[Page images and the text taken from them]
──────────────────────────────

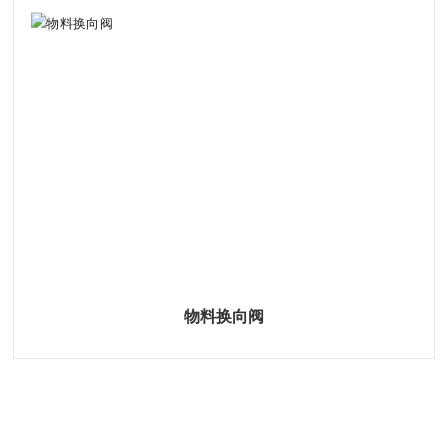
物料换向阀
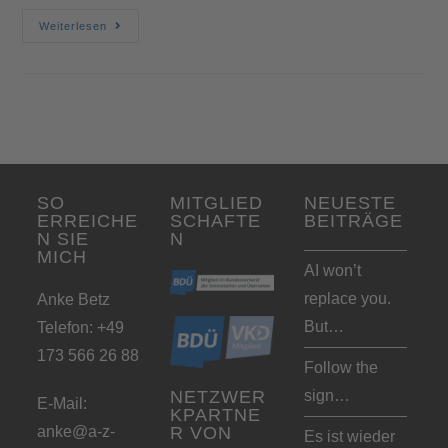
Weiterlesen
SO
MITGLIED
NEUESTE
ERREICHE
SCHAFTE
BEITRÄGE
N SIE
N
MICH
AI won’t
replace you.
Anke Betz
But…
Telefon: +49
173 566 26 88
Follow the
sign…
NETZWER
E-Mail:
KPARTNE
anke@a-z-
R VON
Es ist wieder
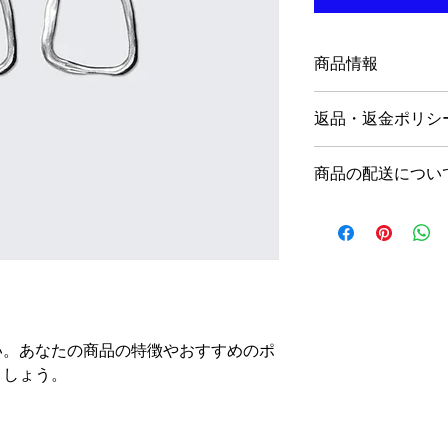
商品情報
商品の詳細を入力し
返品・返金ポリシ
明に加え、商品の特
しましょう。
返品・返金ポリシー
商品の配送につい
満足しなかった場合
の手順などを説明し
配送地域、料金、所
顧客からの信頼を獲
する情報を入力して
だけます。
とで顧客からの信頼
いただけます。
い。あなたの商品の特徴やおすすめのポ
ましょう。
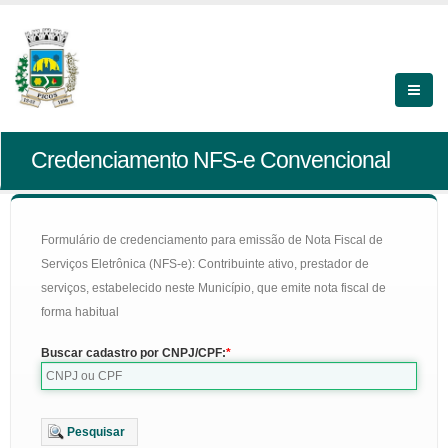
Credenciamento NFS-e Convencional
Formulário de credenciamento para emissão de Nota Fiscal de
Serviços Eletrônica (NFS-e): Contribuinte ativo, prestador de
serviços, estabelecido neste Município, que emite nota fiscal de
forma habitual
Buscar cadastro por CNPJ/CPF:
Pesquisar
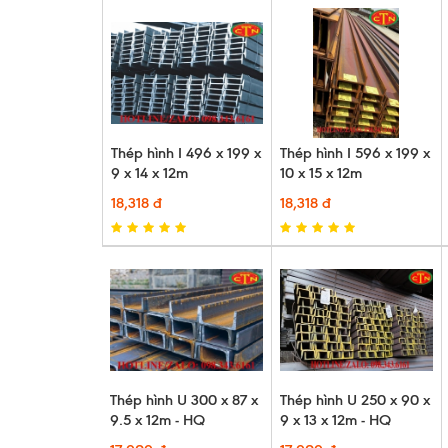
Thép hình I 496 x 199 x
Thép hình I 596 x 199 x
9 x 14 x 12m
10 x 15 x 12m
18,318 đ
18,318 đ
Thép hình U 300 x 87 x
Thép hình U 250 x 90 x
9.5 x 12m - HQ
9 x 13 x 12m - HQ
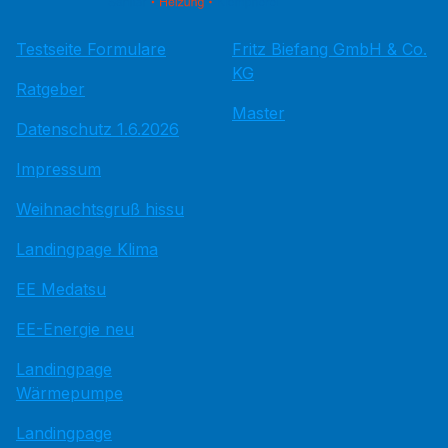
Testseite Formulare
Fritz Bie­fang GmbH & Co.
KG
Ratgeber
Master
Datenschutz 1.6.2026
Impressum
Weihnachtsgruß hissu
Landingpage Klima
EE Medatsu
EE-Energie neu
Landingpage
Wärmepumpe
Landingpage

──────────────────────────────

**PROMPT**
Transcribe the text of every record above line for line, keeping each character and line break the same. Leave the pictures out of your answer.

**EXERCISE RESPONSE**
物料换向阀
Weiterlesen
SO
MITGLIED
NEUESTE
ERREICHE
SCHAFTE
BEITRÄGE
N SIE
N
MICH
AI won’t
replace you.
Anke Betz
But…
Telefon: +49
173 566 26 88
Follow the
sign…
NETZWER
E-Mail:
KPARTNE
anke@a-z-
R VON
Es ist wieder
商品情報
商品の詳細を入力し
返品・返金ポリシ
明に加え、商品の特
しましょう。
返品・返金ポリシー
商品の配送につい
満足しなかった場合
の手順などを説明し
配送地域、料金、所
顧客からの信頼を獲
する情報を入力して
だけます。
とで顧客からの信頼
いただけます。
い。あなたの商品の特徴やおすすめのポ
ましょう。
Credenciamento NFS-e Convencional
Formulário de credenciamento para emissão de Nota Fiscal de
Serviços Eletrônica (NFS-e): Contribuinte ativo, prestador de
serviços, estabelecido neste Município, que emite nota fiscal de
forma habitual
Buscar cadastro por CNPJ/CPF:
Pesquisar
Thép hình I 496 x 199 x
Thép hình I 596 x 199 x
9 x 14 x 12m
10 x 15 x 12m
18,318 đ
18,318 đ
Thép hình U 300 x 87 x
Thép hình U 250 x 90 x
9.5 x 12m - HQ
9 x 13 x 12m - HQ
Testseite Formulare
Fritz Bie­fang GmbH & Co.
KG
Ratgeber
Master
Datenschutz 1.6.2026
Impressum
Weihnachtsgruß hissu
Landingpage Klima
EE Medatsu
EE-Energie neu
Landingpage
Wärmepumpe
Landingpage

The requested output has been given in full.